◆ Given data

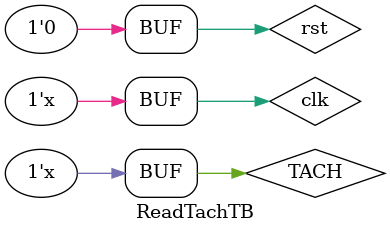
<source format=sv>
`timescale 1ns / 1ps


module ReadTachTB;

logic rst;
logic clk; 
logic TACH;
wire RPM;
wire [15:0] led;

// Initate Unit Under Test
readTACH uut(.TACH(TACH),.rst(rst),.clk(clk),.RPM(RPM),.led(led));

// Create TACH and Clock Signal
always begin
    #1 clk = ~clk;
    #100000 TACH = ~TACH;
end


initial begin
    
    clk = 0;
    TACH = 0;
    rst = 1;
    // Wait for global reset
    #50 rst = 0;
    
/*    #2500 in_raw = 1; 
    #500 in_raw = 0;
    #500 in_raw = 1;        
    #400 in_raw = 0;
    #500 in_raw = 1;  
    #500 in_raw = 0;
    #500 in_raw = 1;  
*/
end    
endmodule

</source>
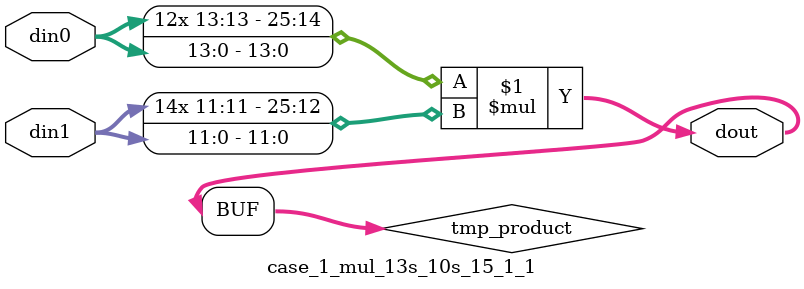
<source format=v>

`timescale 1 ns / 1 ps

 module case_1_mul_13s_10s_15_1_1(din0, din1, dout);
parameter ID = 1;
parameter NUM_STAGE = 0;
parameter din0_WIDTH = 14;
parameter din1_WIDTH = 12;
parameter dout_WIDTH = 26;

input [din0_WIDTH - 1 : 0] din0; 
input [din1_WIDTH - 1 : 0] din1; 
output [dout_WIDTH - 1 : 0] dout;

wire signed [dout_WIDTH - 1 : 0] tmp_product;



























assign tmp_product = $signed(din0) * $signed(din1);








assign dout = tmp_product;





















endmodule

</source>
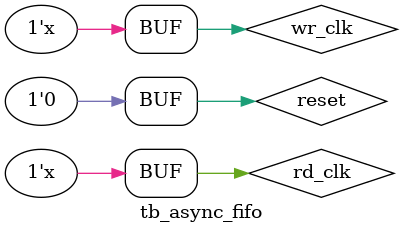
<source format=v>
`timescale 1ns / 1ps

module tb_async_fifo;
reg wr_clk,rd_clk,reset;
wire wr_full,rd_empty;
wire [7:0] data_out;

async_fifo uut(data_out, wr_full, rd_empty,rd_clk, wr_clk, reset);


initial 
begin
wr_clk=0;
rd_clk=0;
reset=1;

end


initial
#5 reset=0;

always
#50 wr_clk=~wr_clk; //freq=10MHz

always
#500 rd_clk=~rd_clk; //freq= 1MHz

endmodule

</source>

◆ About this task
Copy every record exactly, leaving the pictures out.

◆ Answer to this task
<source format=sv>
`timescale 1ns / 1ps


module ReadTachTB;

logic rst;
logic clk; 
logic TACH;
wire RPM;
wire [15:0] led;

// Initate Unit Under Test
readTACH uut(.TACH(TACH),.rst(rst),.clk(clk),.RPM(RPM),.led(led));

// Create TACH and Clock Signal
always begin
    #1 clk = ~clk;
    #100000 TACH = ~TACH;
end


initial begin
    
    clk = 0;
    TACH = 0;
    rst = 1;
    // Wait for global reset
    #50 rst = 0;
    
/*    #2500 in_raw = 1; 
    #500 in_raw = 0;
    #500 in_raw = 1;        
    #400 in_raw = 0;
    #500 in_raw = 1;  
    #500 in_raw = 0;
    #500 in_raw = 1;  
*/
end    
endmodule

</source>
<source format=v>

`timescale 1 ns / 1 ps

 module case_1_mul_13s_10s_15_1_1(din0, din1, dout);
parameter ID = 1;
parameter NUM_STAGE = 0;
parameter din0_WIDTH = 14;
parameter din1_WIDTH = 12;
parameter dout_WIDTH = 26;

input [din0_WIDTH - 1 : 0] din0; 
input [din1_WIDTH - 1 : 0] din1; 
output [dout_WIDTH - 1 : 0] dout;

wire signed [dout_WIDTH - 1 : 0] tmp_product;



























assign tmp_product = $signed(din0) * $signed(din1);








assign dout = tmp_product;





















endmodule

</source>
<source format=v>
`timescale 1ns / 1ps

module tb_async_fifo;
reg wr_clk,rd_clk,reset;
wire wr_full,rd_empty;
wire [7:0] data_out;

async_fifo uut(data_out, wr_full, rd_empty,rd_clk, wr_clk, reset);


initial 
begin
wr_clk=0;
rd_clk=0;
reset=1;

end


initial
#5 reset=0;

always
#50 wr_clk=~wr_clk; //freq=10MHz

always
#500 rd_clk=~rd_clk; //freq= 1MHz

endmodule

</source>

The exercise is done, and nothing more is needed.